---- Available data
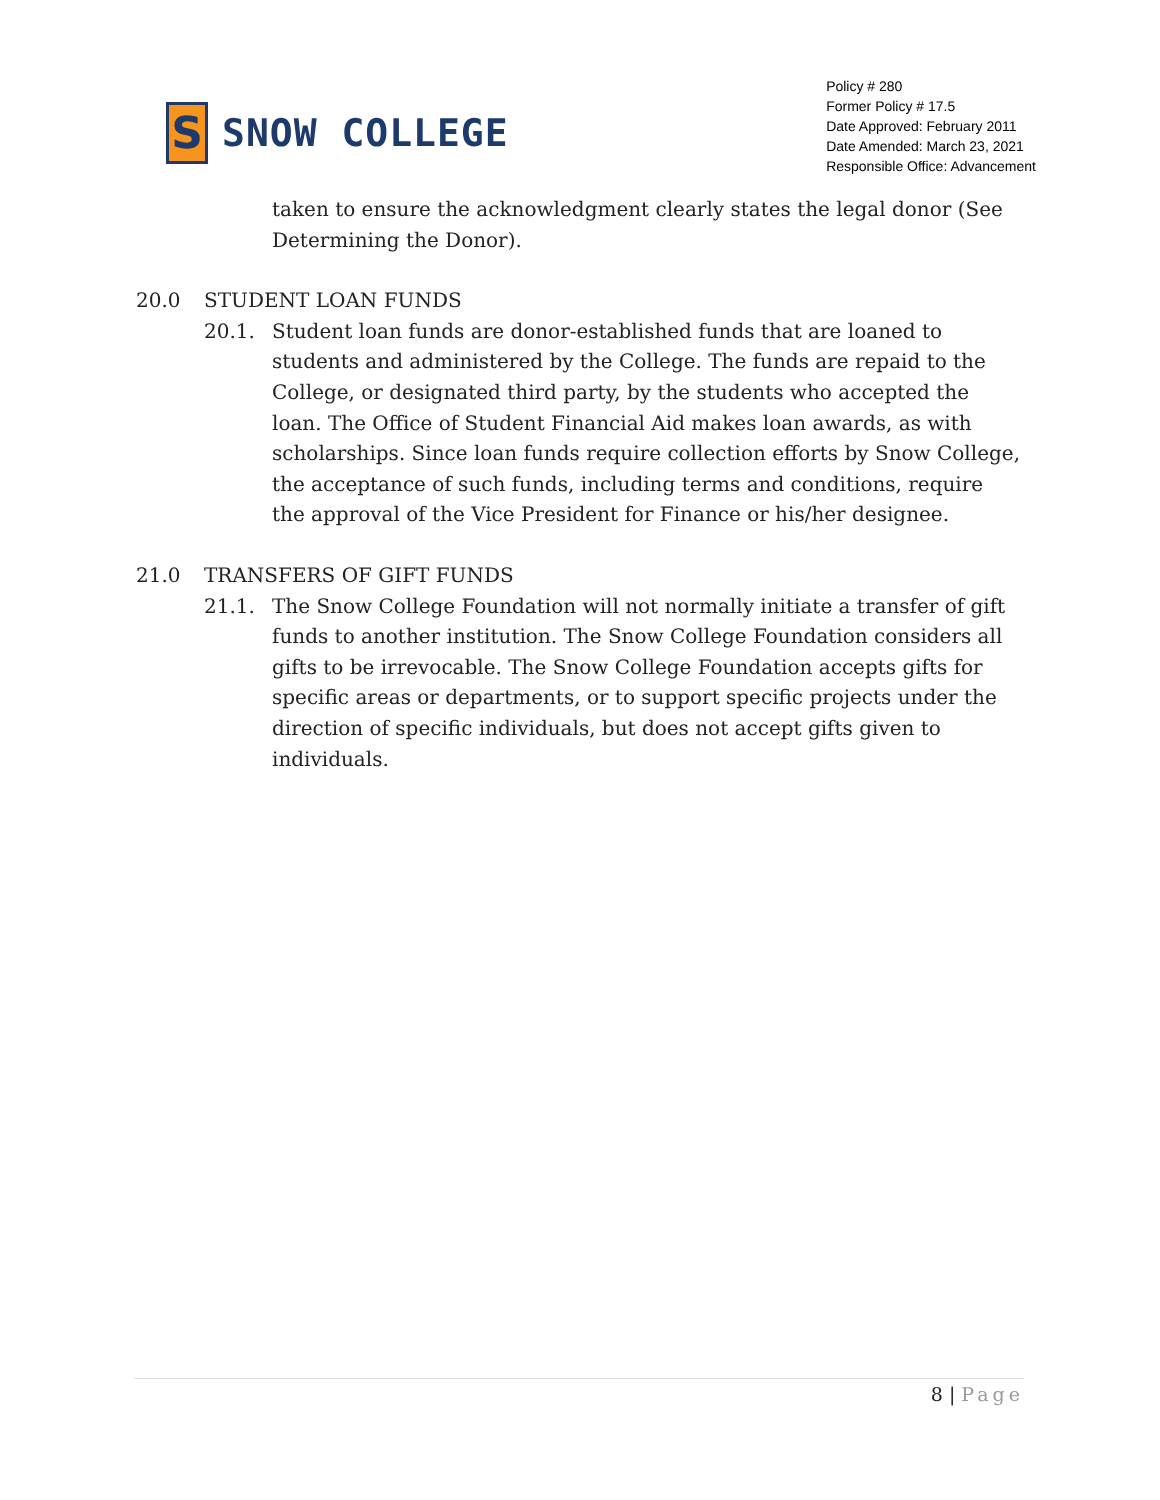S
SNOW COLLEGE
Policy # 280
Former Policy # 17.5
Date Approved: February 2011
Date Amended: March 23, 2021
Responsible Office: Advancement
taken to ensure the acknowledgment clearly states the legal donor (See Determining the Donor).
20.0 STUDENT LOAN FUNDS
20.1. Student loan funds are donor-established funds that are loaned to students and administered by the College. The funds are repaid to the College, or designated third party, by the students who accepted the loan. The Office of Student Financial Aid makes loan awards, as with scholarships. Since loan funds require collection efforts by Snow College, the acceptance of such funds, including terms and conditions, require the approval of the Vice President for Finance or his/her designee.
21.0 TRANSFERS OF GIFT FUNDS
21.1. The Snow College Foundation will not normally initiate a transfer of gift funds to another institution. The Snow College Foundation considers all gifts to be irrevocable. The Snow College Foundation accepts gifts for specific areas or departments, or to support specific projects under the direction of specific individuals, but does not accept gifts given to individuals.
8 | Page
--------
▸ **What this task involves**
The lines beginning with the one that holds "Policy # 280" and ending with the last line of the data above are to be reproduced exactly, and nothing else.

▸ **Output for this exercise**
Policy # 280
Former Policy # 17.5
Date Approved: February 2011
Date Amended: March 23, 2021
Responsible Office: Advancement
taken to ensure the acknowledgment clearly states the legal donor (See Determining the Donor).
20.0 STUDENT LOAN FUNDS
20.1. Student loan funds are donor-established funds that are loaned to students and administered by the College. The funds are repaid to the College, or designated third party, by the students who accepted the loan. The Office of Student Financial Aid makes loan awards, as with scholarships. Since loan funds require collection efforts by Snow College, the acceptance of such funds, including terms and conditions, require the approval of the Vice President for Finance or his/her designee.
21.0 TRANSFERS OF GIFT FUNDS
21.1. The Snow College Foundation will not normally initiate a transfer of gift funds to another institution. The Snow College Foundation considers all gifts to be irrevocable. The Snow College Foundation accepts gifts for specific areas or departments, or to support specific projects under the direction of specific individuals, but does not accept gifts given to individuals.
8 | Page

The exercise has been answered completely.